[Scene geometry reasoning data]
--------------------------------------------------
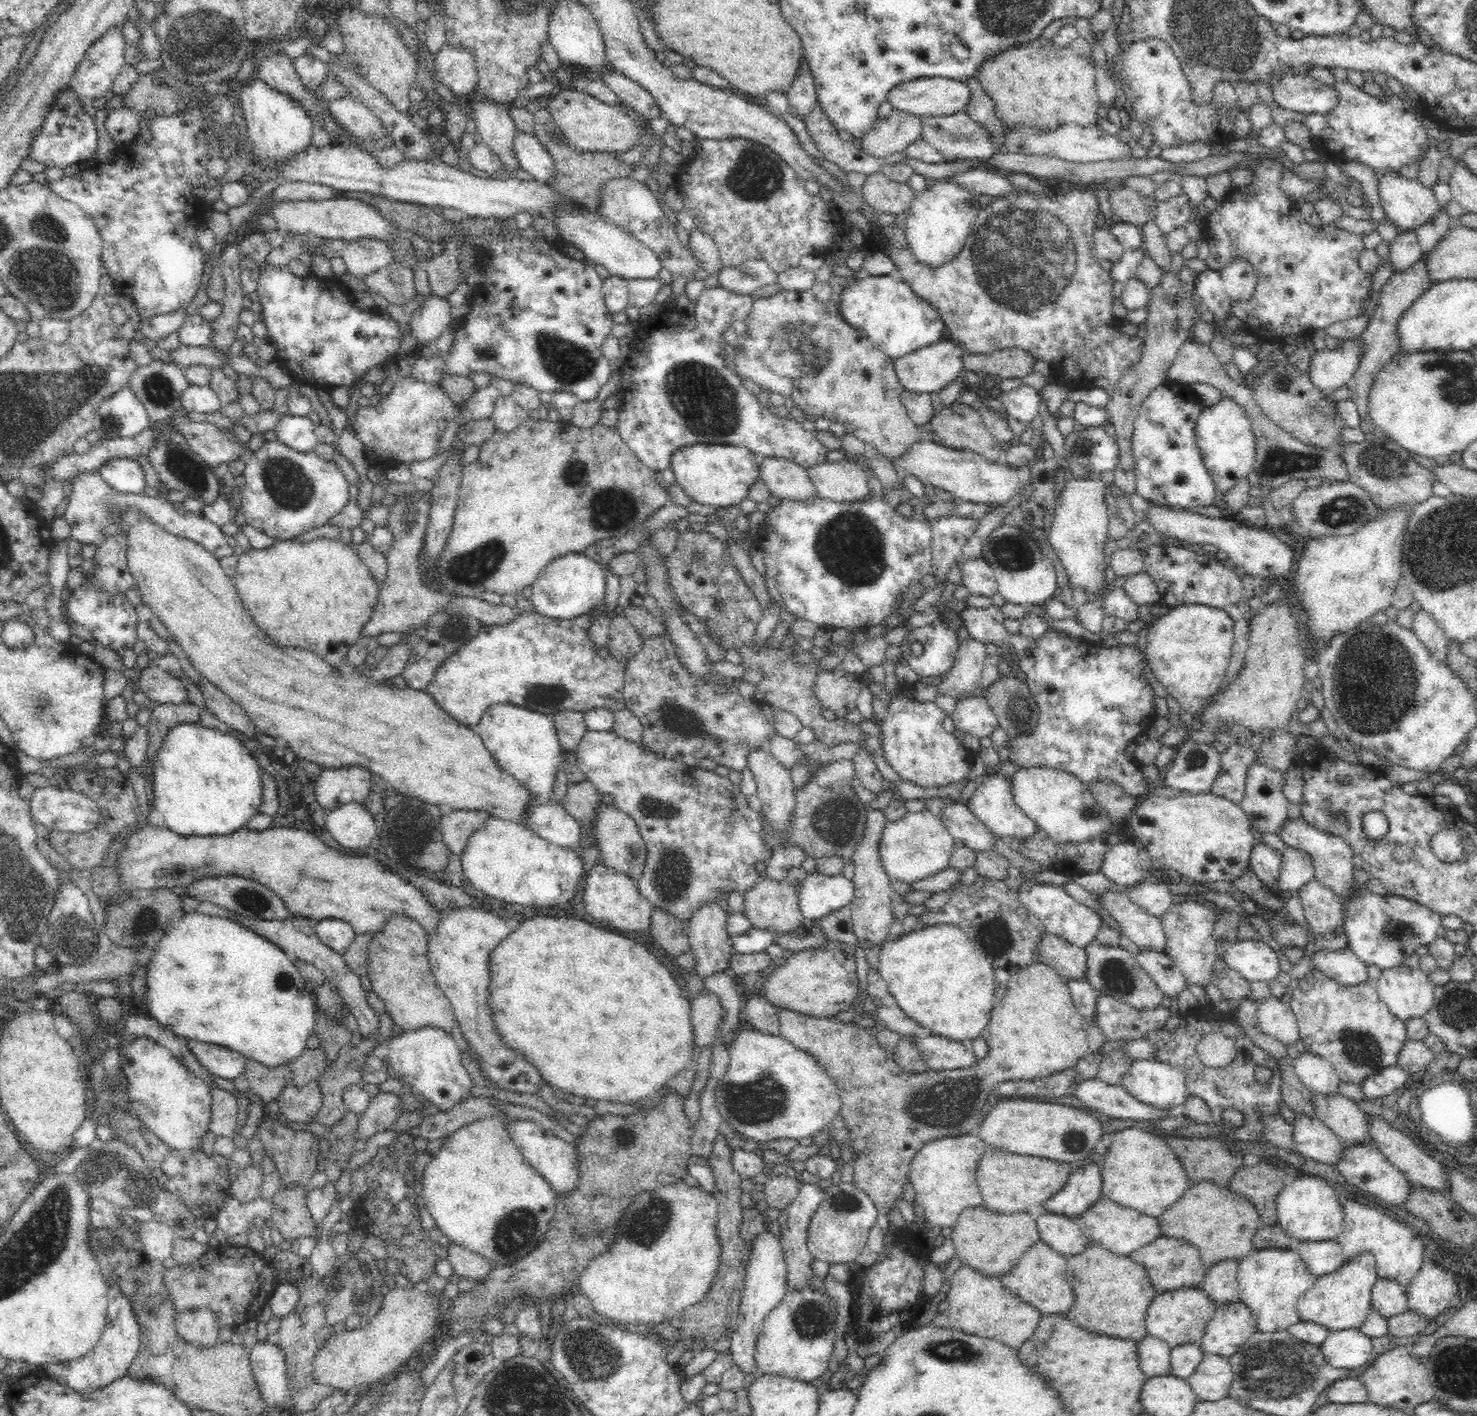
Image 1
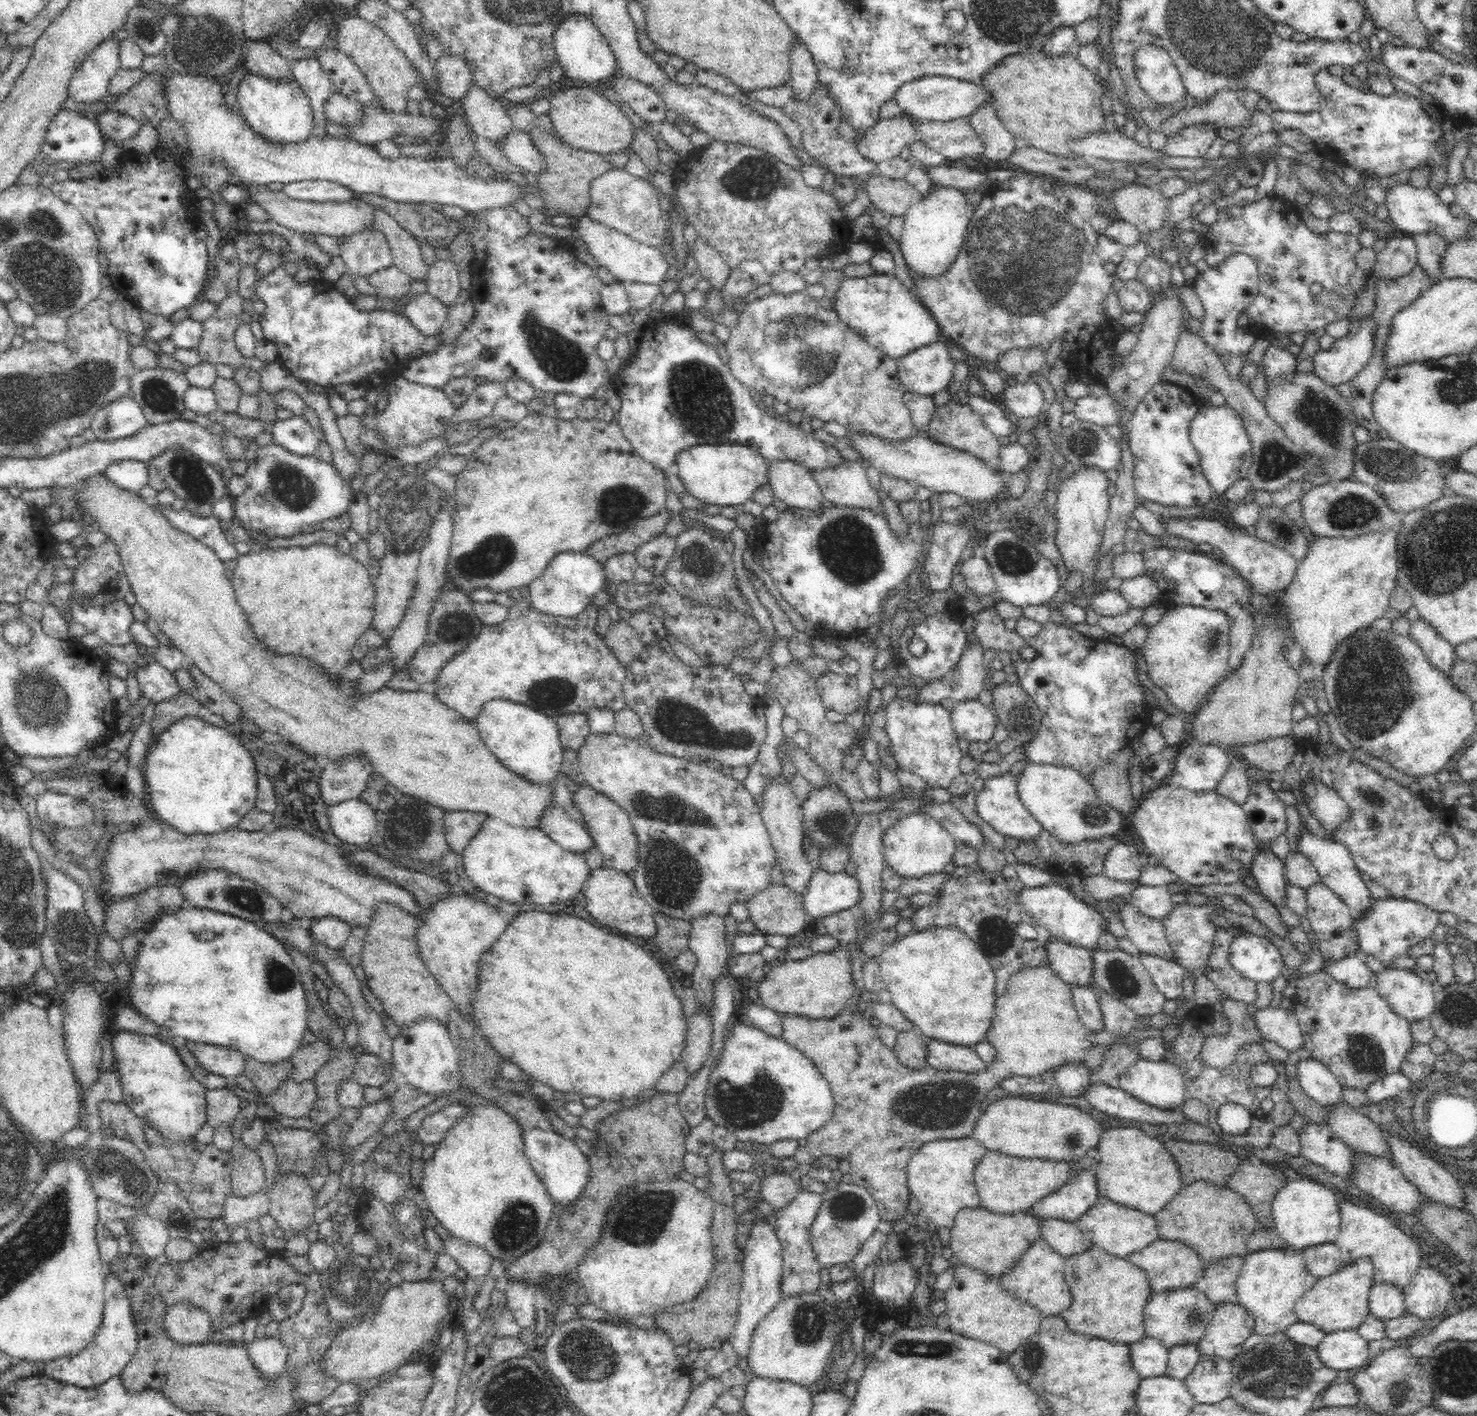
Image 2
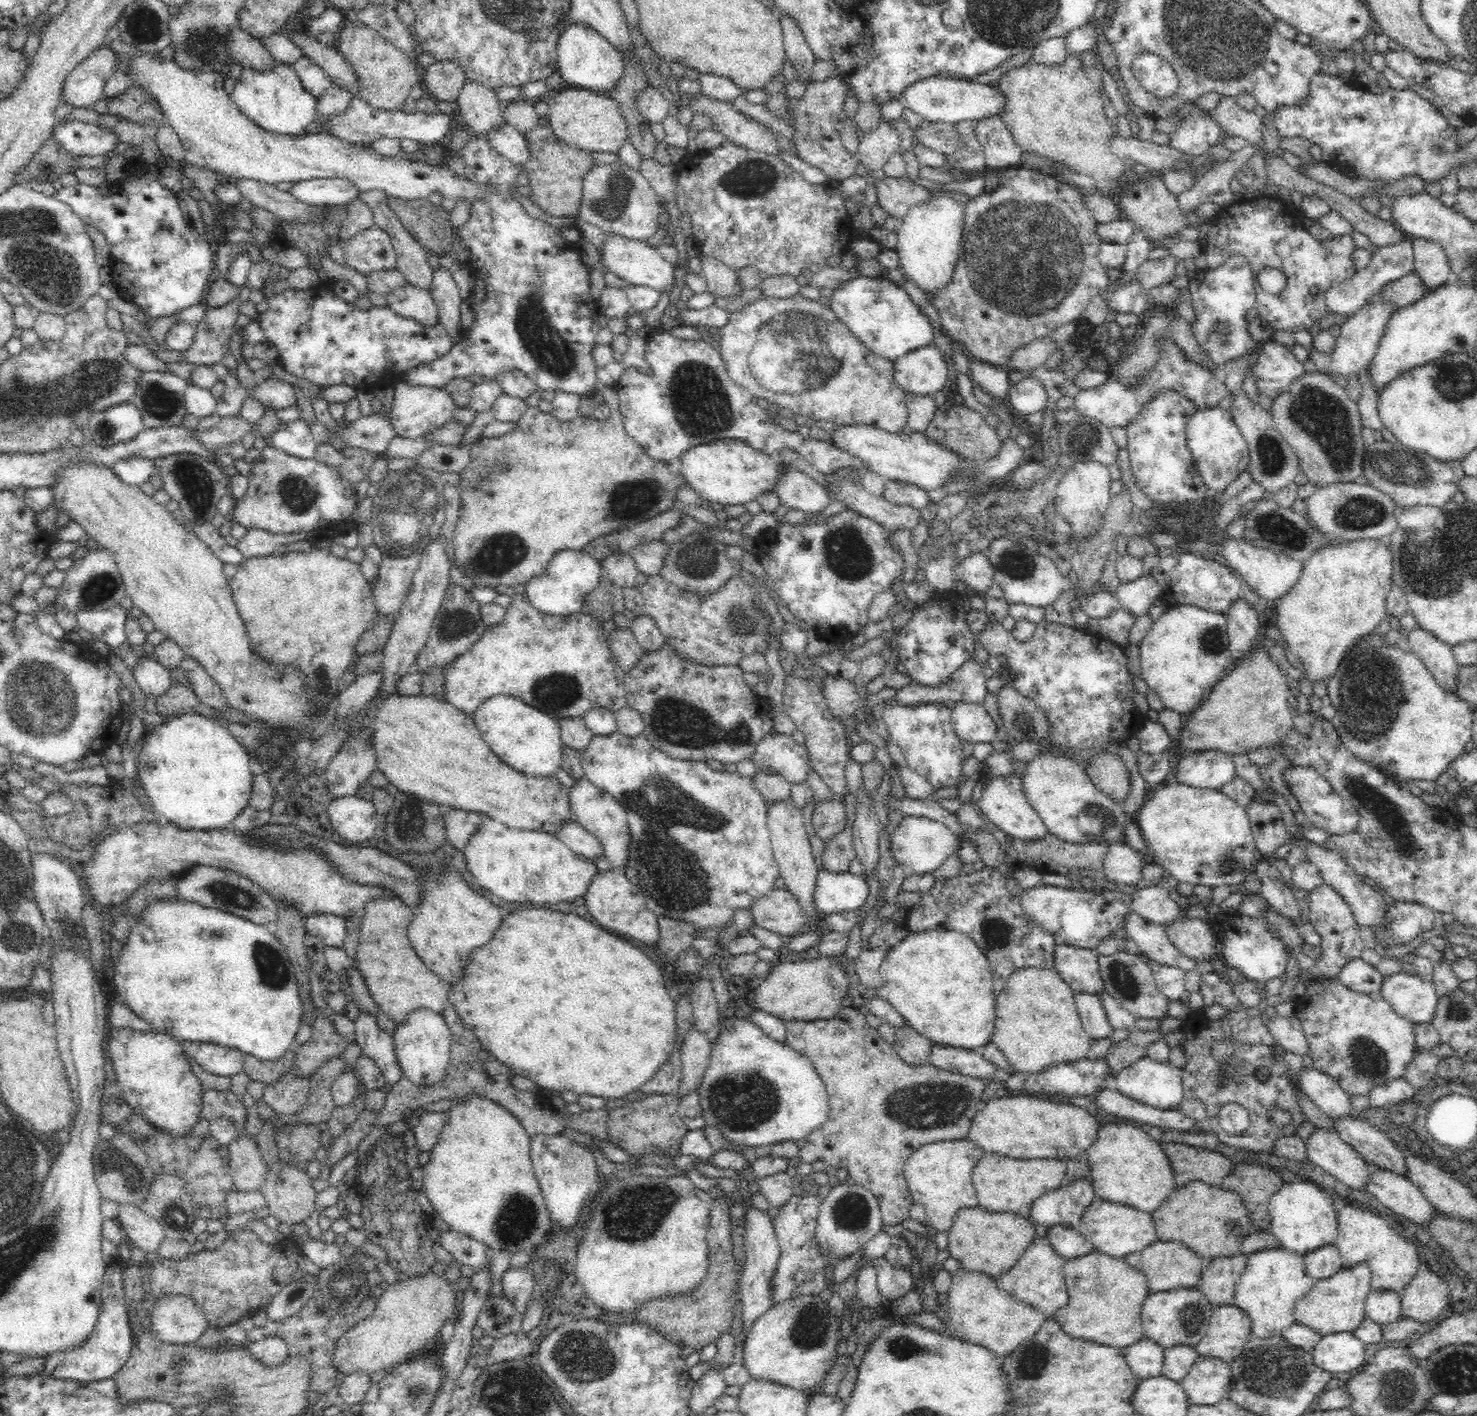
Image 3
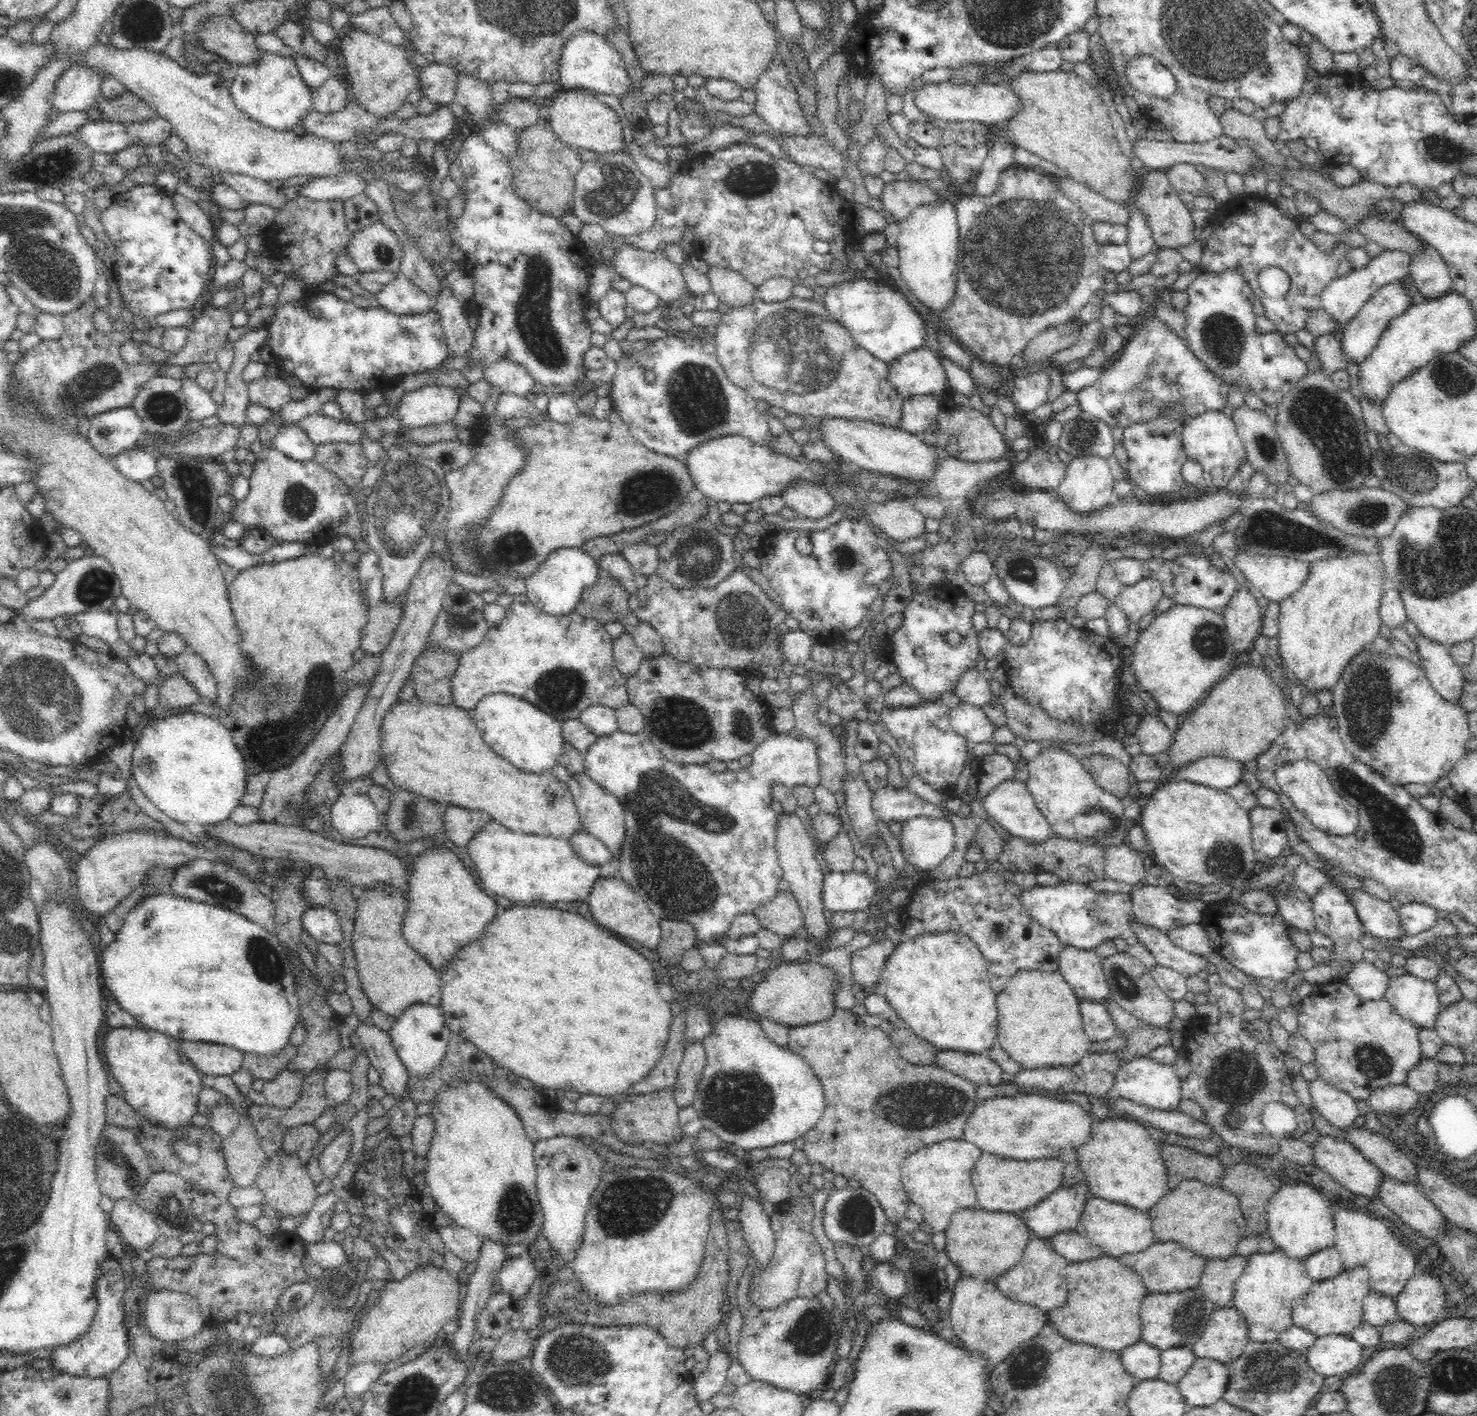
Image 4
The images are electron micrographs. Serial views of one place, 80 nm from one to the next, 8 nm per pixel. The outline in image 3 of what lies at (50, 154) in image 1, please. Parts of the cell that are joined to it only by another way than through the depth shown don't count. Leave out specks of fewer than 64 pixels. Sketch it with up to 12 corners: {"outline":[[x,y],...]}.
--------------------------------------------------
## [WHAT YOU HAVE TO DO]
Could you transcribe all of the data exactly and omit the pictures?

## [RESULT FOR THIS TASK]
Image 1
Image 2
Image 3
Image 4
The images are electron micrographs. Serial views of one place, 80 nm from one to the next, 8 nm per pixel. The outline in image 3 of what lies at (50, 154) in image 1, please. Parts of the cell that are joined to it only by another way than through the depth shown don't count. Leave out specks of fewer than 64 pixels. Sketch it with up to 12 corners: {"outline":[[x,y],...]}.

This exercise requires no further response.